- **Provided text**:

**********

The title 'Wisonsin Death Trip' is a huge misnomer. Despite carrying connotations of rural slasher movies - with demented killers, backwoods cannibalism and fatal applications of household appliances - the film in question is not an Ed Gein-inspired horror flick, but rather a sombre, po-faced black-and-white documentary.
This feature length piece was made for theatrical exhibition, and focuses on the small Wisconsin town of Black River Falls. It presents a catalogue of bizarre and tragic events that occurred therein from 1890 to 1900, by means of still photographs and seamlessly matching reconstructions, given unity by newspaper cuttings narrated by the British actor Ian Holm.
Instead of existing as a work of pure drama or entertainment, 'Wisconsin Death Trip' functions as a chunk of history. As such - and unlike the bulk of historically-based mainstream cinema - it is strictly committed to the facts. These facts are presented seriously and accurately, with a minimum of interference, distortion or associated opportunism.

**********

- **Tasks and exercises**:
[1] In the film review, who narrates the newspaper cuttings?
[2] List the rural slasher movie elements that the film review says the title "Wisconsin Death Trip" brings to mind.
The material after this review comes from a separate source.

- **Collected material**:
**********

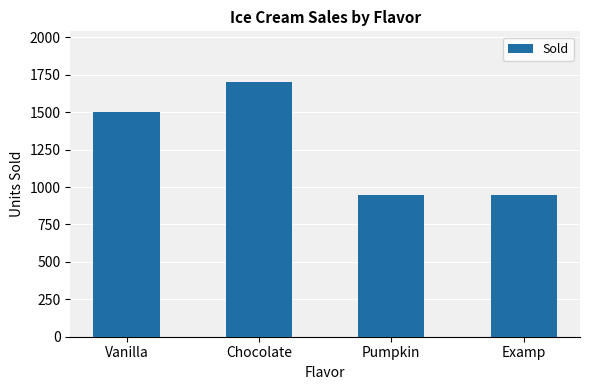

The chart shows a value of 1500 at Vanilla. True or false?

True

**********

- **Answers to the exercises**:
[1] The British actor Ian Holm narrates them.

[2]
- Demented killers
- Backwoods cannibalism
- Fatal applications of household appliances